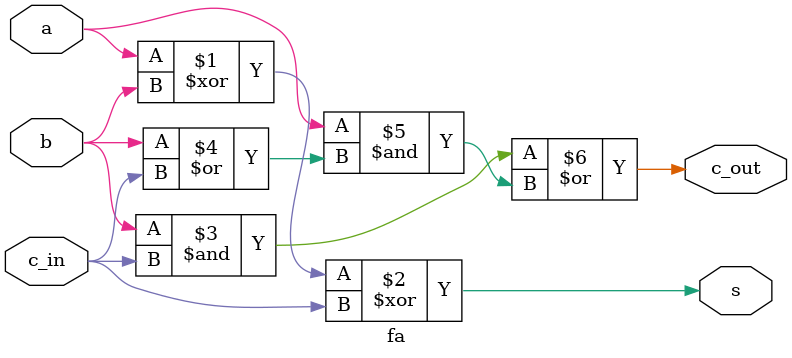
<source format=sv>
module fa (
    input  logic a,
    input  logic b,
    input  logic c_in,
    output logic s,
    output logic c_out
);
  assign s = a ^ b ^ c_in;
  assign c_out = (b & c_in) | (a & (b | c_in));
endmodule


</source>
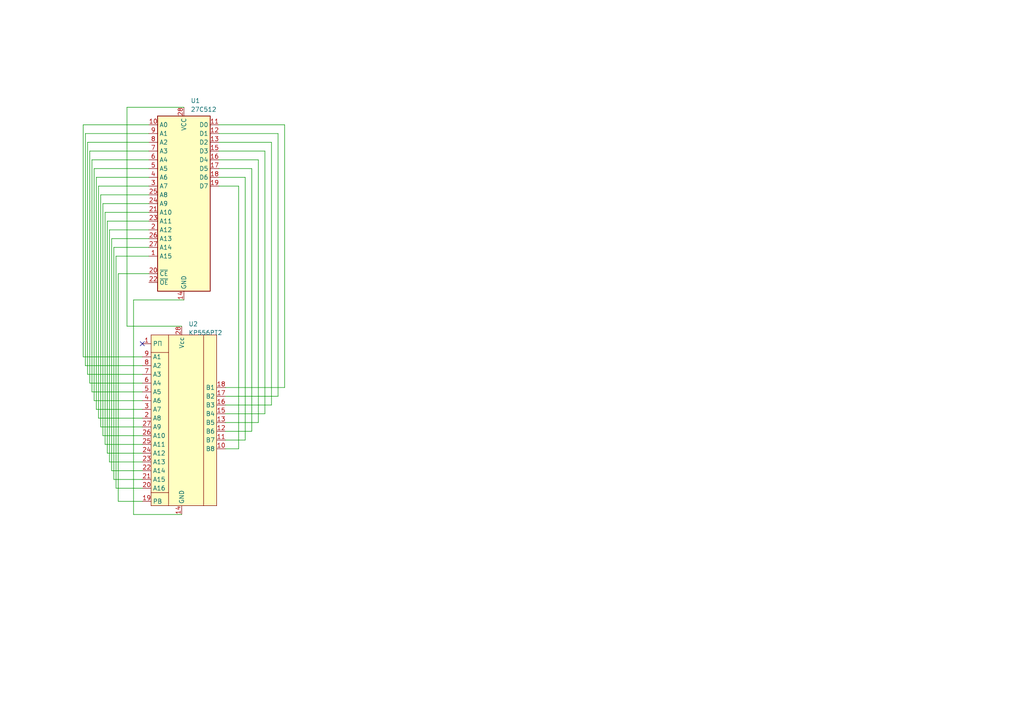
<source format=kicad_sch>
(kicad_sch (version 20230121) (generator eeschema)

  (uuid 6452b730-612f-419d-a7b0-599405cee379)

  (paper "A4")

  


  (no_connect (at 41.275 99.695) (uuid c7594d77-8038-4c4d-8254-bda31b3d412c))

  (wire (pts (xy 29.845 126.365) (xy 29.845 59.055))
    (stroke (width 0) (type default))
    (uuid 0314e7b9-535b-4f71-9b12-0dfa15915f2c)
  )
  (wire (pts (xy 24.765 38.735) (xy 43.18 38.735))
    (stroke (width 0) (type default))
    (uuid 04351c0b-0843-47bf-a224-26ab82befb99)
  )
  (wire (pts (xy 27.305 116.205) (xy 27.305 48.895))
    (stroke (width 0) (type default))
    (uuid 052b77df-6d17-494c-b88a-5538aea37c39)
  )
  (wire (pts (xy 63.5 48.895) (xy 73.025 48.895))
    (stroke (width 0) (type default))
    (uuid 099be4c1-847b-4e89-9acd-1671a36c3098)
  )
  (wire (pts (xy 29.845 59.055) (xy 43.18 59.055))
    (stroke (width 0) (type default))
    (uuid 09d717ab-15e4-44f0-9404-eb2ad2eee3d2)
  )
  (wire (pts (xy 24.13 36.195) (xy 43.18 36.195))
    (stroke (width 0) (type default))
    (uuid 0a588578-a34b-4767-b14f-ec687b65ef0b)
  )
  (wire (pts (xy 78.74 117.475) (xy 65.405 117.475))
    (stroke (width 0) (type default))
    (uuid 0a5c8786-f5f5-4249-af25-63aff588c727)
  )
  (wire (pts (xy 28.575 121.285) (xy 28.575 53.975))
    (stroke (width 0) (type default))
    (uuid 0ace40d7-c6fa-4a92-8667-262290512d2a)
  )
  (wire (pts (xy 71.12 51.435) (xy 63.5 51.435))
    (stroke (width 0) (type default))
    (uuid 0b593a71-d7e8-441d-9ed3-40cac25ee636)
  )
  (wire (pts (xy 41.275 133.985) (xy 31.75 133.985))
    (stroke (width 0) (type default))
    (uuid 0b7c747b-6b8b-46ce-9bfe-923d0b6ec95b)
  )
  (wire (pts (xy 32.385 69.215) (xy 43.18 69.215))
    (stroke (width 0) (type default))
    (uuid 0e765df1-564b-433b-b9f9-e5e96d58c20c)
  )
  (wire (pts (xy 65.405 120.015) (xy 76.835 120.015))
    (stroke (width 0) (type default))
    (uuid 110efcc0-cb64-4624-b244-69497eda0f96)
  )
  (wire (pts (xy 82.55 36.195) (xy 82.55 112.395))
    (stroke (width 0) (type default))
    (uuid 1236f858-926e-473f-91b0-921fce20b3bc)
  )
  (wire (pts (xy 69.215 130.175) (xy 65.405 130.175))
    (stroke (width 0) (type default))
    (uuid 1d83be93-66b2-4bfc-9887-bb674cd06979)
  )
  (wire (pts (xy 41.275 139.065) (xy 33.02 139.065))
    (stroke (width 0) (type default))
    (uuid 1da4a0a3-4bd8-47ab-82e1-4222a3ef0675)
  )
  (wire (pts (xy 41.275 118.745) (xy 27.94 118.745))
    (stroke (width 0) (type default))
    (uuid 1fb96c32-4103-4bd3-b849-9d32f6c8b853)
  )
  (wire (pts (xy 26.67 46.355) (xy 43.18 46.355))
    (stroke (width 0) (type default))
    (uuid 1fbd4068-2576-4614-99d8-33a23c80be4c)
  )
  (wire (pts (xy 41.275 116.205) (xy 27.305 116.205))
    (stroke (width 0) (type default))
    (uuid 2261bc5c-060e-47be-8f45-7dd76871e301)
  )
  (wire (pts (xy 73.025 125.095) (xy 65.405 125.095))
    (stroke (width 0) (type default))
    (uuid 243cc143-5555-4b12-9a34-9bffb8e723f9)
  )
  (wire (pts (xy 33.655 74.295) (xy 43.18 74.295))
    (stroke (width 0) (type default))
    (uuid 260e7a56-0d33-49de-a8b3-442bcbbe9c11)
  )
  (wire (pts (xy 30.48 61.595) (xy 43.18 61.595))
    (stroke (width 0) (type default))
    (uuid 2f2bace6-a8cb-4490-aff9-84750f9b95db)
  )
  (wire (pts (xy 31.115 131.445) (xy 31.115 64.135))
    (stroke (width 0) (type default))
    (uuid 3426a774-e2c3-48cc-9779-c90b7335915c)
  )
  (wire (pts (xy 24.13 103.505) (xy 24.13 36.195))
    (stroke (width 0) (type default))
    (uuid 3f8c93de-4f5b-4057-8297-4aedb3a81087)
  )
  (wire (pts (xy 80.645 114.935) (xy 80.645 38.735))
    (stroke (width 0) (type default))
    (uuid 400f5f99-a826-43fe-941a-f1d784650e20)
  )
  (wire (pts (xy 63.5 36.195) (xy 82.55 36.195))
    (stroke (width 0) (type default))
    (uuid 45fcf6ec-67dc-4ef1-8049-8a4dd05f8c59)
  )
  (wire (pts (xy 26.035 43.815) (xy 43.18 43.815))
    (stroke (width 0) (type default))
    (uuid 4dd70a7a-aa43-4163-aac3-8d73594b5db8)
  )
  (wire (pts (xy 63.5 53.975) (xy 69.215 53.975))
    (stroke (width 0) (type default))
    (uuid 4fb0f96a-d407-47a3-a91d-f8c2974ef715)
  )
  (wire (pts (xy 74.93 122.555) (xy 65.405 122.555))
    (stroke (width 0) (type default))
    (uuid 4fb8507c-4cf0-4eec-ba10-46643dbc561d)
  )
  (wire (pts (xy 33.02 71.755) (xy 43.18 71.755))
    (stroke (width 0) (type default))
    (uuid 53da8f7e-8c3b-4274-ae98-58c31b0b20ce)
  )
  (wire (pts (xy 38.735 149.225) (xy 52.705 149.225))
    (stroke (width 0) (type default))
    (uuid 54f82239-77b5-4ccb-9c83-39bd3af8ee1b)
  )
  (wire (pts (xy 41.275 113.665) (xy 26.67 113.665))
    (stroke (width 0) (type default))
    (uuid 56e4ce68-7f16-4709-ad07-18e3a0fd44aa)
  )
  (wire (pts (xy 29.21 56.515) (xy 43.18 56.515))
    (stroke (width 0) (type default))
    (uuid 5c2984b8-ce28-41ec-a5bb-4d1d3b50bdae)
  )
  (wire (pts (xy 43.18 79.375) (xy 34.29 79.375))
    (stroke (width 0) (type default))
    (uuid 5f7a6d09-74cd-4d4e-86ae-1a3cd41bb1c7)
  )
  (wire (pts (xy 41.275 121.285) (xy 28.575 121.285))
    (stroke (width 0) (type default))
    (uuid 601720c7-2b20-4fbb-a8a6-d4d32ae67d8e)
  )
  (wire (pts (xy 31.115 64.135) (xy 43.18 64.135))
    (stroke (width 0) (type default))
    (uuid 69d55d4f-6e76-4720-9db3-f13073742f70)
  )
  (wire (pts (xy 63.5 46.355) (xy 74.93 46.355))
    (stroke (width 0) (type default))
    (uuid 6e86a7d7-ab14-4c94-aa51-13c5bfa8f868)
  )
  (wire (pts (xy 74.93 46.355) (xy 74.93 122.555))
    (stroke (width 0) (type default))
    (uuid 705f149e-33e3-4e55-9df9-bc7d6e527afc)
  )
  (wire (pts (xy 31.75 66.675) (xy 43.18 66.675))
    (stroke (width 0) (type default))
    (uuid 72a3d56a-e7b1-4244-a512-c52e43807082)
  )
  (wire (pts (xy 33.655 141.605) (xy 33.655 74.295))
    (stroke (width 0) (type default))
    (uuid 738f0fc1-5097-4ac5-aca3-bcfdc3088545)
  )
  (wire (pts (xy 41.275 131.445) (xy 31.115 131.445))
    (stroke (width 0) (type default))
    (uuid 777aaf74-5248-4657-a7f1-9a05d8dd4e5b)
  )
  (wire (pts (xy 65.405 114.935) (xy 80.645 114.935))
    (stroke (width 0) (type default))
    (uuid 7d8d143f-a7b9-4e07-8145-3d1ba59147a3)
  )
  (wire (pts (xy 73.025 48.895) (xy 73.025 125.095))
    (stroke (width 0) (type default))
    (uuid 7e253743-4991-4dc8-b891-a2a062bfd934)
  )
  (wire (pts (xy 63.5 41.275) (xy 78.74 41.275))
    (stroke (width 0) (type default))
    (uuid 7f1ceb46-62bd-456f-be2a-59ae419961ea)
  )
  (wire (pts (xy 32.385 136.525) (xy 32.385 69.215))
    (stroke (width 0) (type default))
    (uuid 84cc17aa-c915-4578-b613-d7758d2cc4c9)
  )
  (wire (pts (xy 76.835 43.815) (xy 63.5 43.815))
    (stroke (width 0) (type default))
    (uuid 878ff975-23d8-4e92-85d1-efb14cb3694c)
  )
  (wire (pts (xy 41.275 111.125) (xy 26.035 111.125))
    (stroke (width 0) (type default))
    (uuid 882892af-2f73-49d3-9381-01c5baf030ae)
  )
  (wire (pts (xy 76.835 120.015) (xy 76.835 43.815))
    (stroke (width 0) (type default))
    (uuid 887845f5-b85a-4b15-ba81-b92b3619c54c)
  )
  (wire (pts (xy 78.74 41.275) (xy 78.74 117.475))
    (stroke (width 0) (type default))
    (uuid 951fca01-fe5a-49b8-be0a-90813812d0e5)
  )
  (wire (pts (xy 41.275 126.365) (xy 29.845 126.365))
    (stroke (width 0) (type default))
    (uuid 965c5cbf-f9c7-4b01-99f1-d906d2810325)
  )
  (wire (pts (xy 41.275 106.045) (xy 24.765 106.045))
    (stroke (width 0) (type default))
    (uuid 994d3ad4-79ec-4755-bbcf-55969ad4ce5b)
  )
  (wire (pts (xy 69.215 53.975) (xy 69.215 130.175))
    (stroke (width 0) (type default))
    (uuid 9a6d21d9-bb80-415e-bd3b-37b06167b001)
  )
  (wire (pts (xy 26.035 111.125) (xy 26.035 43.815))
    (stroke (width 0) (type default))
    (uuid 9bead8af-b416-4863-9357-f1ac79952bf8)
  )
  (wire (pts (xy 41.275 108.585) (xy 25.4 108.585))
    (stroke (width 0) (type default))
    (uuid a0b8932c-fe42-4854-b205-890de4362491)
  )
  (wire (pts (xy 25.4 41.275) (xy 43.18 41.275))
    (stroke (width 0) (type default))
    (uuid a23ab6b7-13b2-42e8-bbde-90e24249f25f)
  )
  (wire (pts (xy 29.21 123.825) (xy 29.21 56.515))
    (stroke (width 0) (type default))
    (uuid a6cebaaa-065e-401a-b1b8-21ac9d7a3474)
  )
  (wire (pts (xy 80.645 38.735) (xy 63.5 38.735))
    (stroke (width 0) (type default))
    (uuid a8a9c584-cfa6-4be8-9e29-16dfb5c2532d)
  )
  (wire (pts (xy 25.4 108.585) (xy 25.4 41.275))
    (stroke (width 0) (type default))
    (uuid ab6a5986-31e2-4f86-a600-e2520f7dbf4c)
  )
  (wire (pts (xy 26.67 113.665) (xy 26.67 46.355))
    (stroke (width 0) (type default))
    (uuid b00c1f28-ec95-4c3e-80cc-fd10ce5681e0)
  )
  (wire (pts (xy 53.34 31.115) (xy 36.83 31.115))
    (stroke (width 0) (type default))
    (uuid b00c278d-d6bd-4a50-bfaa-a0b843d25ba3)
  )
  (wire (pts (xy 24.765 106.045) (xy 24.765 38.735))
    (stroke (width 0) (type default))
    (uuid b2be06ed-abfd-4950-8752-3c12c76dba39)
  )
  (wire (pts (xy 36.83 94.615) (xy 52.705 94.615))
    (stroke (width 0) (type default))
    (uuid b33cb42b-ddbf-473d-bb11-58a96bfa5e13)
  )
  (wire (pts (xy 53.34 86.995) (xy 38.735 86.995))
    (stroke (width 0) (type default))
    (uuid b40a58e2-6bf1-4d22-a518-f3fe9681403f)
  )
  (wire (pts (xy 82.55 112.395) (xy 65.405 112.395))
    (stroke (width 0) (type default))
    (uuid b88e102a-b6b2-4c05-a472-813404f5acd6)
  )
  (wire (pts (xy 65.405 127.635) (xy 71.12 127.635))
    (stroke (width 0) (type default))
    (uuid c310eeec-d26f-4877-a657-78cc0e7250d6)
  )
  (wire (pts (xy 34.29 145.415) (xy 41.275 145.415))
    (stroke (width 0) (type default))
    (uuid c94f4218-4c6e-4d39-98b0-1522a2a846e0)
  )
  (wire (pts (xy 41.275 123.825) (xy 29.21 123.825))
    (stroke (width 0) (type default))
    (uuid c96a5180-eef9-4028-9bb0-e01c6545cb8d)
  )
  (wire (pts (xy 36.83 31.115) (xy 36.83 94.615))
    (stroke (width 0) (type default))
    (uuid ce5925c7-061b-4e3a-9113-0c67305eb9e6)
  )
  (wire (pts (xy 41.275 141.605) (xy 33.655 141.605))
    (stroke (width 0) (type default))
    (uuid cf015078-3c0c-4d1a-8302-70372fa00291)
  )
  (wire (pts (xy 71.12 127.635) (xy 71.12 51.435))
    (stroke (width 0) (type default))
    (uuid dae652fc-43ef-445e-82a4-8fa151ee1acc)
  )
  (wire (pts (xy 41.275 136.525) (xy 32.385 136.525))
    (stroke (width 0) (type default))
    (uuid db1312f5-e179-4a4c-a2fc-5465473e2d39)
  )
  (wire (pts (xy 27.94 118.745) (xy 27.94 51.435))
    (stroke (width 0) (type default))
    (uuid dddaf195-a1b3-49a7-89be-a7f16e78c4b8)
  )
  (wire (pts (xy 27.305 48.895) (xy 43.18 48.895))
    (stroke (width 0) (type default))
    (uuid e289bfa3-bc18-4ed8-afdb-e12618f1d022)
  )
  (wire (pts (xy 41.275 128.905) (xy 30.48 128.905))
    (stroke (width 0) (type default))
    (uuid e2c6f010-2cff-4377-9ba0-60aae71fb34e)
  )
  (wire (pts (xy 33.02 139.065) (xy 33.02 71.755))
    (stroke (width 0) (type default))
    (uuid e3d950c5-85fc-4989-ac1f-ea79334f84eb)
  )
  (wire (pts (xy 28.575 53.975) (xy 43.18 53.975))
    (stroke (width 0) (type default))
    (uuid e8d7fefc-d2ac-48eb-900f-5ef3934fd3a8)
  )
  (wire (pts (xy 27.94 51.435) (xy 43.18 51.435))
    (stroke (width 0) (type default))
    (uuid eddbcd23-ae0d-4460-8af9-52e46807a63d)
  )
  (wire (pts (xy 41.275 103.505) (xy 24.13 103.505))
    (stroke (width 0) (type default))
    (uuid f16d3560-9a39-4309-bdb2-ad8ba2f99e4c)
  )
  (wire (pts (xy 34.29 79.375) (xy 34.29 145.415))
    (stroke (width 0) (type default))
    (uuid f4f3ffbb-c6a7-496e-89bb-a203d263aeb7)
  )
  (wire (pts (xy 38.735 86.995) (xy 38.735 149.225))
    (stroke (width 0) (type default))
    (uuid f5188755-622a-4375-87b1-18607dfe60dc)
  )
  (wire (pts (xy 31.75 133.985) (xy 31.75 66.675))
    (stroke (width 0) (type default))
    (uuid f6f96c40-4670-4a90-8689-e8423f2ba6c6)
  )
  (wire (pts (xy 30.48 128.905) (xy 30.48 61.595))
    (stroke (width 0) (type default))
    (uuid fe9c5d58-bab2-473d-826d-eb41c5727328)
  )

  (symbol (lib_id "kr556rt2_eprom:КР556РТ2") (at 52.705 121.285 0) (unit 1)
    (in_bom yes) (on_board yes) (dnp no) (fields_autoplaced)
    (uuid 2016f0f7-ed2f-4c3c-907d-bf72f257dd0a)
    (property "Reference" "U2" (at 54.6609 93.98 0)
      (effects (font (size 1.27 1.27)) (justify left))
    )
    (property "Value" "КР556РТ2" (at 54.6609 96.52 0)
      (effects (font (size 1.27 1.27)) (justify left))
    )
    (property "Footprint" "Package_DIP:DIP-28_W15.24mm_Socket" (at 22.225 99.695 0)
      (effects (font (size 1.27 1.27)) hide)
    )
    (property "Datasheet" "" (at 22.225 99.695 0)
      (effects (font (size 1.27 1.27)) hide)
    )
    (pin "1" (uuid 6a676298-eb83-47c3-bc9c-1d07a05232d9))
    (pin "10" (uuid fee14af1-84a4-4a0a-af3e-8fe1f2e9cfbd))
    (pin "11" (uuid 5f52410c-33cd-4c50-a7e0-24fc4034609e))
    (pin "12" (uuid ea195138-cd25-477f-b35e-c245c0938b8a))
    (pin "13" (uuid 735591f4-71df-4eaf-b7e6-dedd0f78a348))
    (pin "14" (uuid 9c924a55-dfc5-4248-8484-3eec44e7e829))
    (pin "15" (uuid 2db0617b-d1d8-4d03-9b70-a291ffd36d18))
    (pin "16" (uuid b35cea4c-595d-4c06-9e04-05475ce7bc9f))
    (pin "17" (uuid d5d5fbf0-6fa7-4699-b226-da587b67b78c))
    (pin "18" (uuid a1344982-b9ad-42ad-b462-373423834f47))
    (pin "19" (uuid 6bfdf669-05f9-4313-9fb1-f8f014a624c9))
    (pin "2" (uuid 57cbfd00-a72d-4fa7-8c16-115003e37075))
    (pin "20" (uuid bee6b14e-cf5b-451c-ae0f-f871258564ff))
    (pin "21" (uuid b96be787-5f8a-4deb-bc5a-b79b7b9bd834))
    (pin "22" (uuid 21ace9e9-474f-4c37-9eae-6ca5b5b31f8c))
    (pin "23" (uuid b1b675e4-0cb5-4e3b-a710-fc045ea3001b))
    (pin "24" (uuid 678a914d-256f-4afb-ba74-7914b38dad97))
    (pin "25" (uuid 480850ef-0cab-4e31-86bd-59e1e2498288))
    (pin "26" (uuid ea366959-f7cc-4820-877a-5667ad7200f6))
    (pin "27" (uuid f95bb317-5c2b-4f87-8ce5-cb0b692211b4))
    (pin "28" (uuid 1b5f425e-bc30-406f-bdbf-0183d4442c79))
    (pin "3" (uuid 4e8f4337-35ef-4f71-8b44-629085f2b4f8))
    (pin "4" (uuid 609eb021-b80e-4e03-b822-5e3780fd74cf))
    (pin "5" (uuid bc22e72f-0d9f-4e47-ba2b-09fda72f69ce))
    (pin "6" (uuid 39b57136-50dd-4a98-8bcd-97bf723a90b7))
    (pin "7" (uuid d9f99c69-194b-458a-bc59-b46a7ef21d2d))
    (pin "8" (uuid dc567c2c-afd0-44c3-a9e2-4c9d0a9e2c89))
    (pin "9" (uuid f32f51ba-643b-49aa-8b1a-7026c30816ad))
    (instances
      (project "kr556rt2"
        (path "/6452b730-612f-419d-a7b0-599405cee379"
          (reference "U2") (unit 1)
        )
      )
    )
  )

  (symbol (lib_id "Memory_EPROM:27C512") (at 53.34 59.055 0) (unit 1)
    (in_bom yes) (on_board yes) (dnp no) (fields_autoplaced)
    (uuid 8a5b747a-c407-4a02-9964-dec2343a6914)
    (property "Reference" "U1" (at 55.2959 29.21 0)
      (effects (font (size 1.27 1.27)) (justify left))
    )
    (property "Value" "27C512" (at 55.2959 31.75 0)
      (effects (font (size 1.27 1.27)) (justify left))
    )
    (property "Footprint" "Package_DIP:DIP-28_W15.24mm" (at 53.34 59.055 0)
      (effects (font (size 1.27 1.27)) hide)
    )
    (property "Datasheet" "http://ww1.microchip.com/downloads/en/DeviceDoc/doc0015.pdf" (at 53.34 59.055 0)
      (effects (font (size 1.27 1.27)) hide)
    )
    (pin "1" (uuid 07c32b84-ae17-4884-9f87-a713176bad09))
    (pin "10" (uuid 6ae58c55-019f-43c3-ae8d-031da24b8bf9))
    (pin "11" (uuid 344de9e1-a404-4296-9651-c995bd127f44))
    (pin "12" (uuid 91b3269e-26b4-4d72-a247-7075d0773ee6))
    (pin "13" (uuid 80250f9e-9bb8-425a-b504-f770f1653227))
    (pin "14" (uuid d9a88447-3e56-48a5-9fa8-4ab6aa75c2ee))
    (pin "15" (uuid 264af73d-74fb-4cfd-99bf-c9dd5a380395))
    (pin "16" (uuid 06d860e4-fb32-4181-86b4-9b7d3f3e1f8f))
    (pin "17" (uuid f41529fc-a31e-446d-8582-6252aff7e518))
    (pin "18" (uuid 1f886c58-e2f1-4ab0-a68e-98c0a234f260))
    (pin "19" (uuid 947f20ba-a51d-406a-b03e-8352010ac8e9))
    (pin "2" (uuid 640703bc-fe97-489e-a311-b4a68ce0ac51))
    (pin "20" (uuid b275c18b-63e3-4cf8-9f93-35a220fa2740))
    (pin "21" (uuid cb1d55ac-ce28-41c7-be9c-7dac12973223))
    (pin "22" (uuid 46915917-94b3-4974-bb65-de96ff8fcda2))
    (pin "23" (uuid 613c506b-673d-42c1-acfd-1291ec51f084))
    (pin "24" (uuid 8fc8dcdd-3bc9-4b31-bd89-44442d9ac1d7))
    (pin "25" (uuid 138ee076-bdff-420e-aeef-605c58316d0f))
    (pin "26" (uuid 56821e5d-c12b-48b1-9003-cfb3360b49fe))
    (pin "27" (uuid 9cbd268b-691b-4f63-bfe9-9afef1cf7006))
    (pin "28" (uuid 0adcb9e7-70cd-4c88-851f-4ec5b20c1e1d))
    (pin "3" (uuid 5fe4fdc4-3948-492c-a103-c074191d000f))
    (pin "4" (uuid 8f8b65a1-b128-40ec-826d-f47e50c9e003))
    (pin "5" (uuid 1f651f7a-de23-44cd-a9d5-5125da698aea))
    (pin "6" (uuid 0d9d163f-b662-425f-810f-ba259a90c394))
    (pin "7" (uuid ae8361a2-cf31-4412-9f4f-fc74fd7987fe))
    (pin "8" (uuid 5e3a11fb-1287-42e3-b9d0-5785bea361df))
    (pin "9" (uuid b411c89a-6b07-45d1-b721-1d2ef7aaa79c))
    (instances
      (project "kr556rt2"
        (path "/6452b730-612f-419d-a7b0-599405cee379"
          (reference "U1") (unit 1)
        )
      )
    )
  )

  (sheet_instances
    (path "/" (page "1"))
  )
)

</source>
▬▬▬▬▬▬
Count the lines of the listing that contain the word "symbol", and give only the number.

Your response: 2